__JOB 1__
In the cluster graph text below, why can the maximum cluster size $k^*$ for join-graph structuring not be smaller than the largest node family? Answer in one to three sentences.

Bethe / Factor graph

The Bethe cluster graph has a cluster for each node family (factor clusters) and for each node (variable clusters). Each factor cluster is joined to the variable cluster for any node it contains.

julia> fg = PGBP.clustergraph!(net, PGBP.Bethe());

julia> (PGBP.labels(fg) |> length, PGBP.edge_labels(fg) |> length) # (no. of clusters, no. of edges)
(1557, 1914)

julia> (length(fg[cl][1]) for cl in PGBP.labels(fg)) |> collect |> summarystats
Summary Stats:
Length:         1557
Missing Count:  0
Mean:           1.743738
Std. Deviation: 0.809151
Minimum:        1.000000
1st Quartile:   1.000000
Median:         2.000000
3rd Quartile:   2.000000
Maximum:        3.000000

If each hybrid node has 2 parents (as for net), then the maximum cluster size is 3.

Join-graph structuring

Join-graph structuring allows the user to specify the maximum cluster size $k^*$. See JoinGraphStructuring for more details on the algorithm.

julia> jg = PGBP.clustergraph!(net, PGBP.JoinGraphStructuring(10));

julia> (PGBP.labels(jg) |> length, PGBP.edge_labels(jg) |> length)
(1001, 1200)

julia> (length(jg[cl][1]) for cl in PGBP.labels(jg)) |> collect |> summarystats
Summary Stats:
Length:         1001
Missing Count:  0
Mean:           6.036963
Std. Deviation: 2.177070
Minimum:        1.000000
1st Quartile:   4.000000
Median:         6.000000
3rd Quartile:   8.000000
Maximum:        10.000000

Since the set of clusters has to be family-preserving (see above), $k^*$ cannot be smaller than the largest node family (i.e. a node and its parents). For example, if the network has hybrid nodes, then $k^*\ge 3$ necessarily.

julia> jg = PGBP.clustergraph!(net, PGBP.JoinGraphStructuring(2));
ERROR: maxclustersize 2 is smaller than the size of largest node family 3.

On the other extreme, suppose we set $k^*=54$, the maximum cluster size of the clique tree above:

julia> jg2 = PGBP.clustergraph!(net, PGBP.JoinGraphStructuring(54));

julia> (PGBP.labels(jg2) |> length, PGBP.edge_labels(jg2) |> length)
(801, 800)

__WORKING DATA__

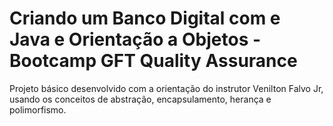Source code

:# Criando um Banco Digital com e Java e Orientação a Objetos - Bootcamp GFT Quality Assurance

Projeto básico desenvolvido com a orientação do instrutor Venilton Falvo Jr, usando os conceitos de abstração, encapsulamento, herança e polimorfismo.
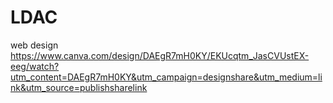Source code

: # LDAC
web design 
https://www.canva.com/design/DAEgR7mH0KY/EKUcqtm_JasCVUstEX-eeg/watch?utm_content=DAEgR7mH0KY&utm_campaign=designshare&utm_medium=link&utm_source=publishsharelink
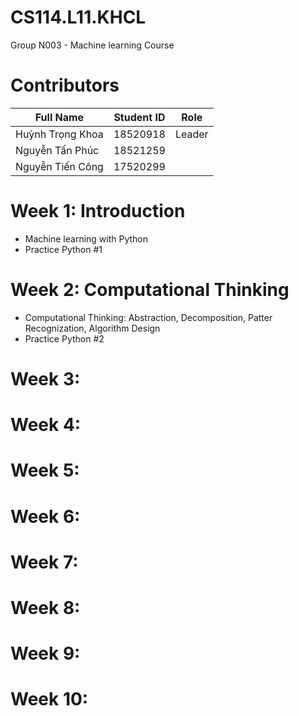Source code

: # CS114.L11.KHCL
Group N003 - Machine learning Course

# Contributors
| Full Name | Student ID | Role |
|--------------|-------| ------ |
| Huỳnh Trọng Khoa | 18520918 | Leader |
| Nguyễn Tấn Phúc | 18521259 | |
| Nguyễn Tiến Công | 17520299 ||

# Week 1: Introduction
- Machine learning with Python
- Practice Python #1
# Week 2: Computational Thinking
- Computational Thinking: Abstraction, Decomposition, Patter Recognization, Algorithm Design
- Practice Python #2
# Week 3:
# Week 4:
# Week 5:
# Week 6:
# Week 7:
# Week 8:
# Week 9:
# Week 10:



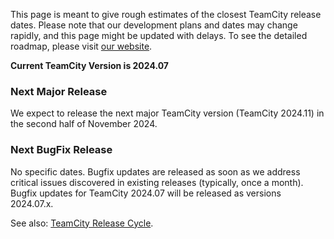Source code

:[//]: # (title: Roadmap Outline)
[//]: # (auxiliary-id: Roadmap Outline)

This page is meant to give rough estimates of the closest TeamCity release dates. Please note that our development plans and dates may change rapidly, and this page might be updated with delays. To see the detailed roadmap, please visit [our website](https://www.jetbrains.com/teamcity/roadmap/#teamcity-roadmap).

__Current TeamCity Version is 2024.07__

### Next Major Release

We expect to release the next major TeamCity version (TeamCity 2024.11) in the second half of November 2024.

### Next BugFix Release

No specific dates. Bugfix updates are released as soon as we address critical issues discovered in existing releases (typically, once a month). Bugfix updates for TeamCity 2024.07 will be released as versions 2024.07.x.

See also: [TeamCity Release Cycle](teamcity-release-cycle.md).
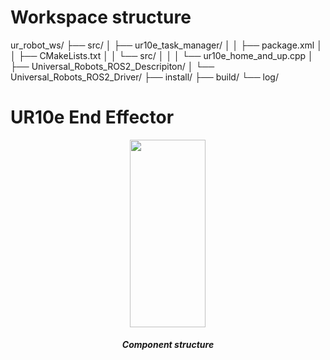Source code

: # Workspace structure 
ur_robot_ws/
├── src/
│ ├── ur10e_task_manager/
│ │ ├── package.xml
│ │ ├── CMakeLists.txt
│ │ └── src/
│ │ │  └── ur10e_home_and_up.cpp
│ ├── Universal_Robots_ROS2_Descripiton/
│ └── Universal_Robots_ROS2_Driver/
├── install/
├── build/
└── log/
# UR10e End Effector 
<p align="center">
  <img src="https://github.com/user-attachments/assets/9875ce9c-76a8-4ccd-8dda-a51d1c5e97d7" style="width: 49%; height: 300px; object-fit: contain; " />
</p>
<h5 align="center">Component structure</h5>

__JOB 2__
From the entries above, return unchanged the lines between the line holding "(title: Roadmap Outline)" and the line holding "### Next BugFix Release", inclusive.

__TASK RESPONSE 1__
The set of clusters has to be family-preserving, so $k^*$ cannot be smaller than the largest node family, meaning a node and its parents. For example, a network with hybrid nodes requires $k^*\ge 3$.

__TASK RESPONSE 2__
:[//]: # (title: Roadmap Outline)
[//]: # (auxiliary-id: Roadmap Outline)

This page is meant to give rough estimates of the closest TeamCity release dates. Please note that our development plans and dates may change rapidly, and this page might be updated with delays. To see the detailed roadmap, please visit [our website](https://www.jetbrains.com/teamcity/roadmap/#teamcity-roadmap).

__Current TeamCity Version is 2024.07__

### Next Major Release

We expect to release the next major TeamCity version (TeamCity 2024.11) in the second half of November 2024.

### Next BugFix Release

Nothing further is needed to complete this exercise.